When I had journeyed half our life's way,
I found myself within a shadowed forest,
for I had lost the path that does not stray.
Ah! It is hard to speak of what it was,
the savage forest, dense and difficult,
which even in recall renews my fear:
so bitter--death is hardly more severe!
In the explanatory notes to the first canto of Dante's Inferno, poet and translator Allen Mandelbaum writes, "... the forest precedes the journey through Hell.

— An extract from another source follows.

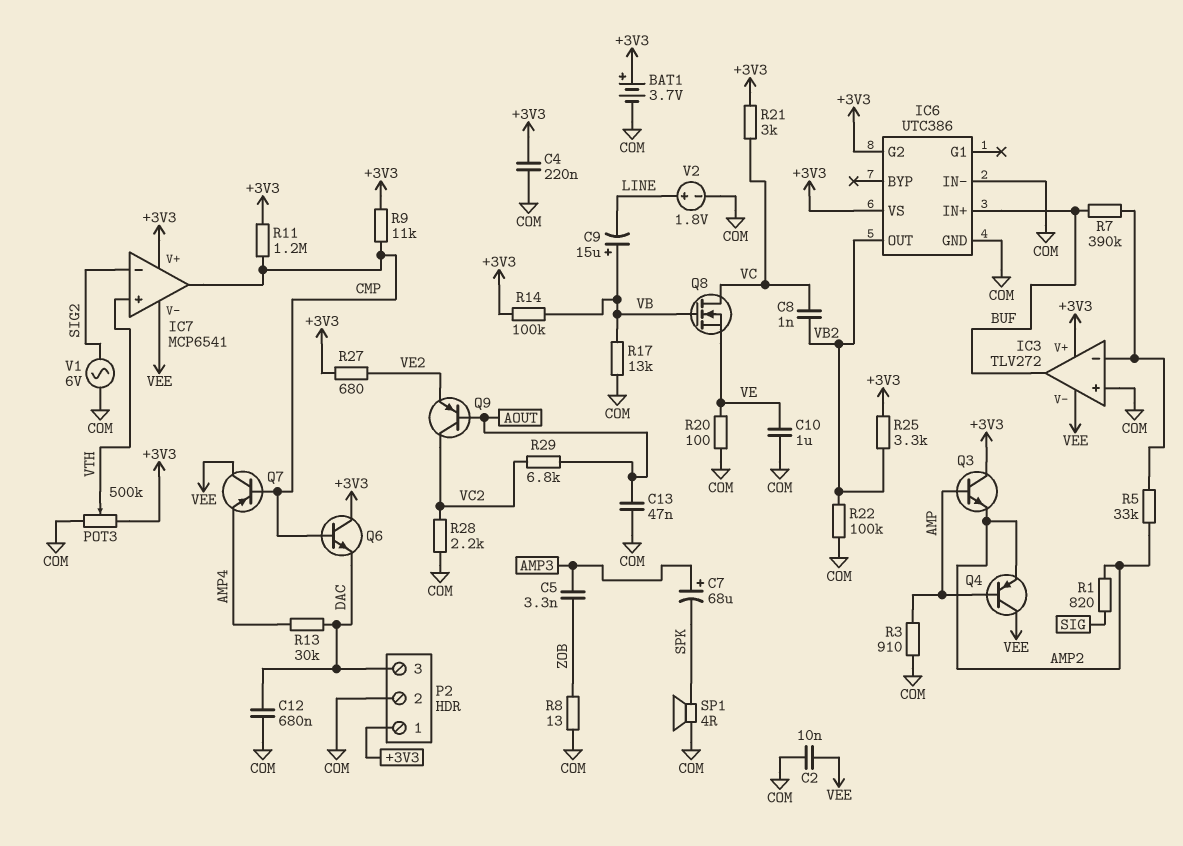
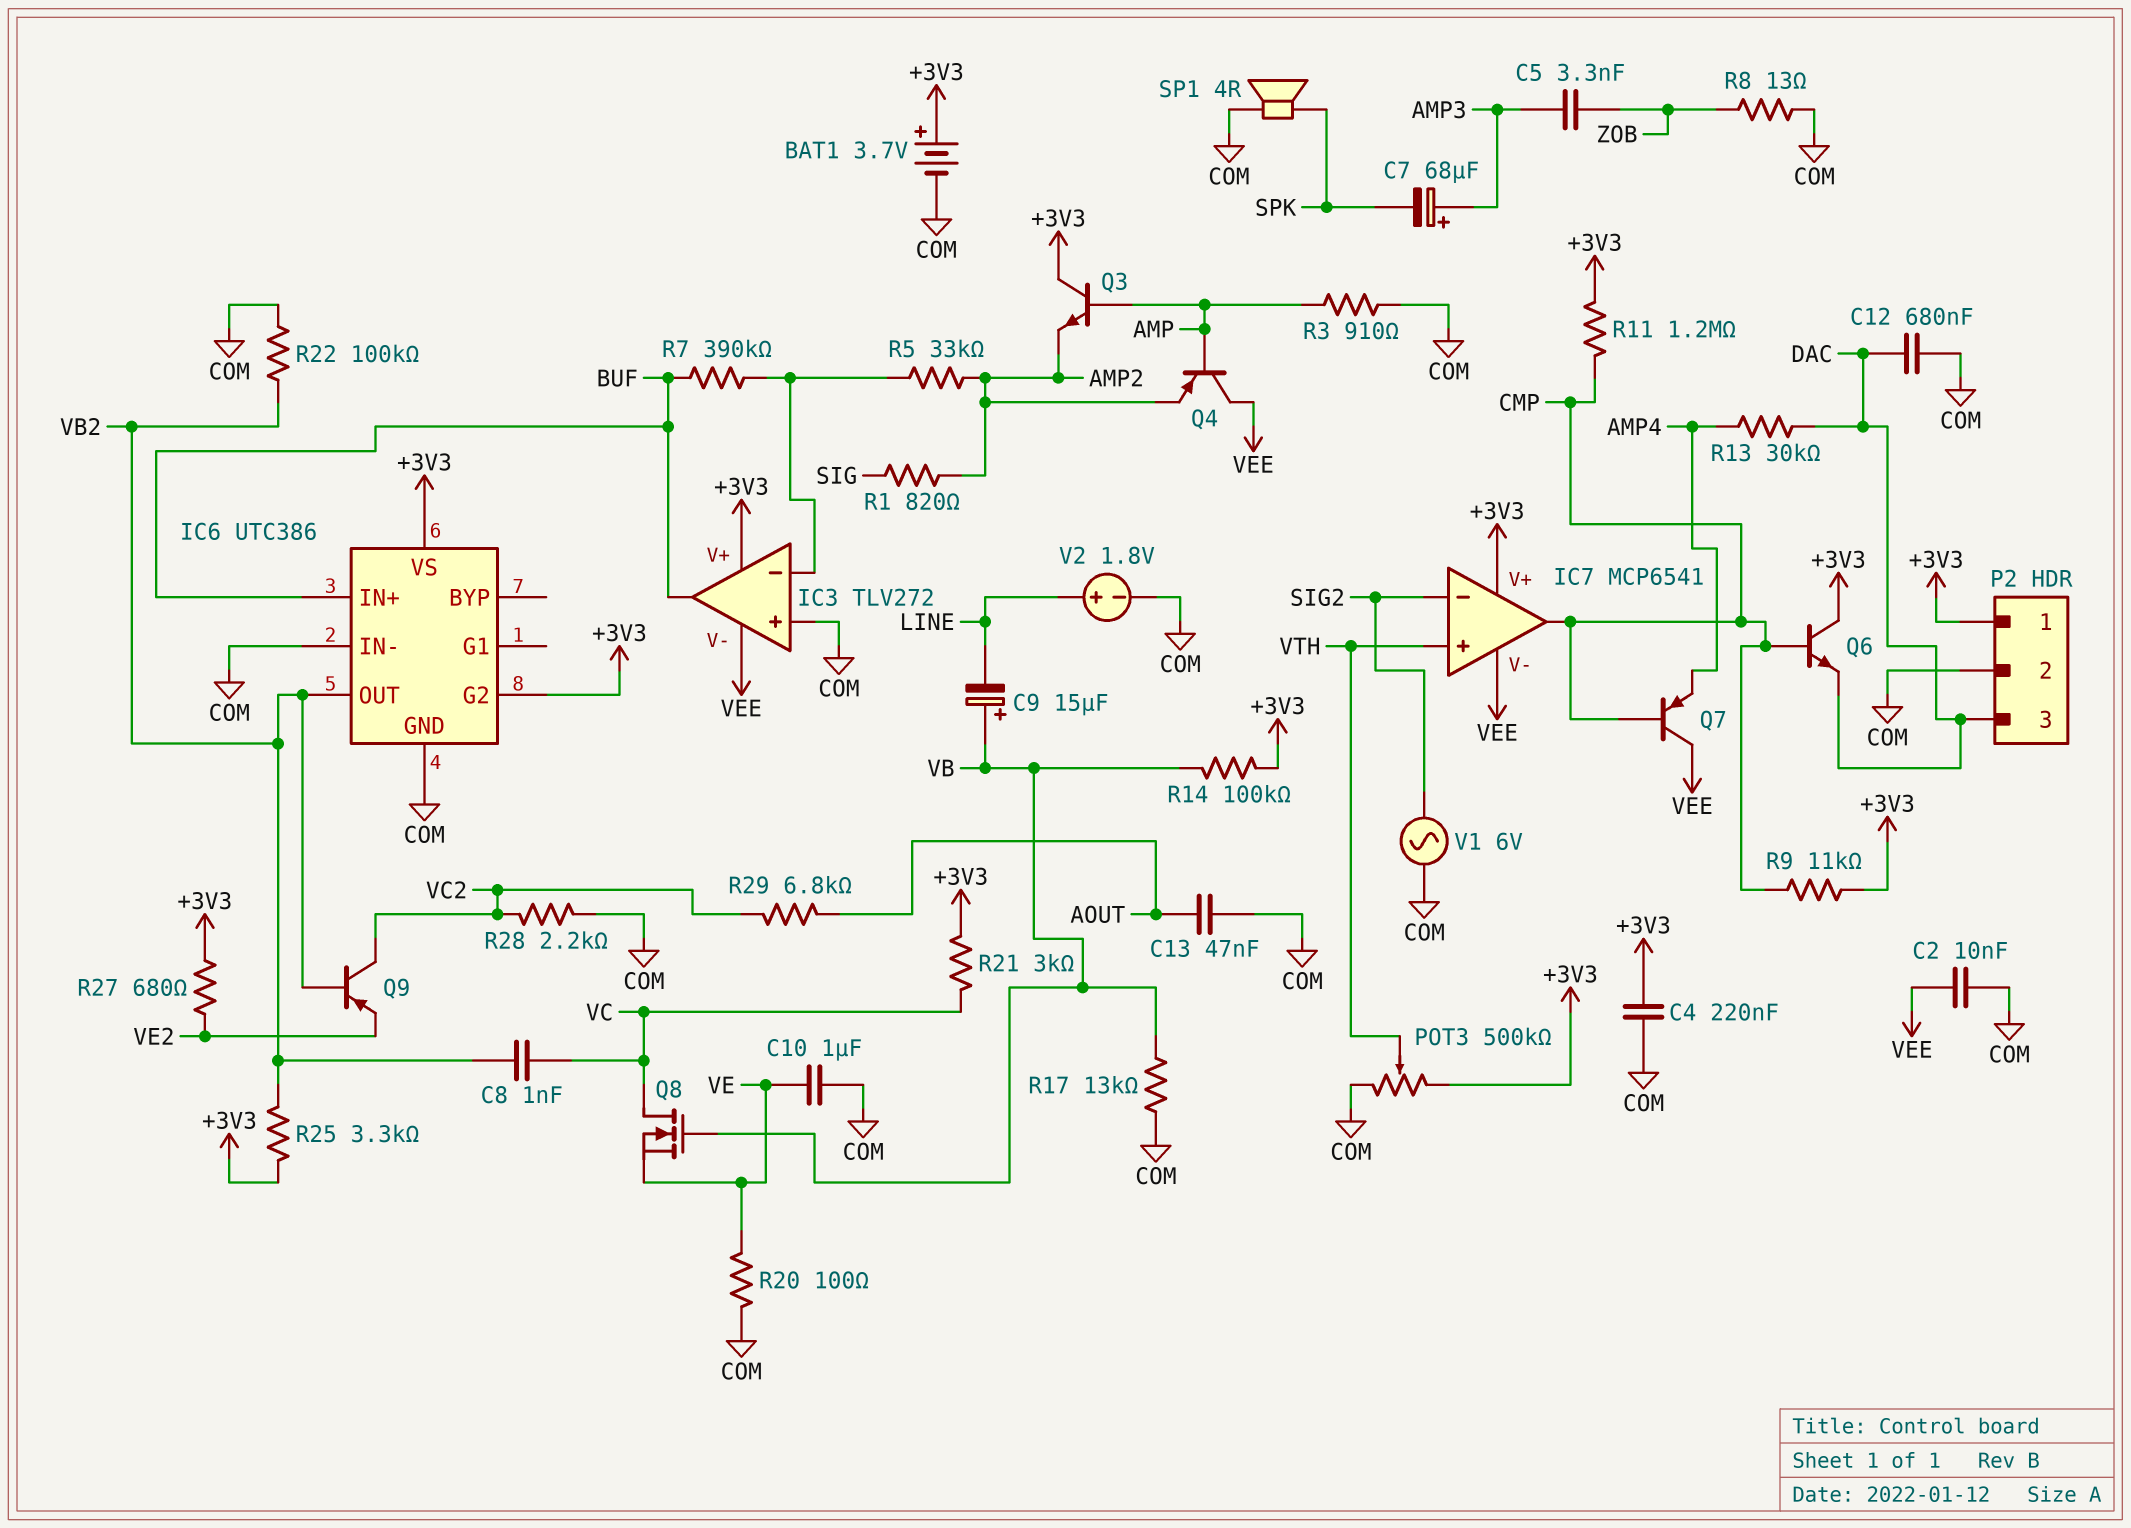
Q9: PNP (B AOUT, C VC2, E VE2) -> PNP (B VB2, C VC2, E VE2)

It is the dark wood of life on earth when lived in sin; it is Dante's interior wood; and it is the wood of political darkness, of Florence, of Italy, of papal corruption, of the absence of imperial authority." Sure, the Inferno is a political work, with Dante condemning a number of politicians to hell, but one of the most interesting things about it is the way in which it can be interpreted. (I think the Inferno being an allegory for the nine months of pregnancy is a long stretch, but I'll entertain the idea. You can't really argue with the ways in which people make literature personal.) Admittedly, I've never given much thought to what the Inferno means to me--I tend to take what I read at face value, without really gleaning anything new or insightful about myself--but, while flipping through A. Alvarez's The Savage God, I suddenly hit upon the answer: maybe the Inferno, and particularly the first lines, is about depression and suicide.
I'll let you chew on that for a bit.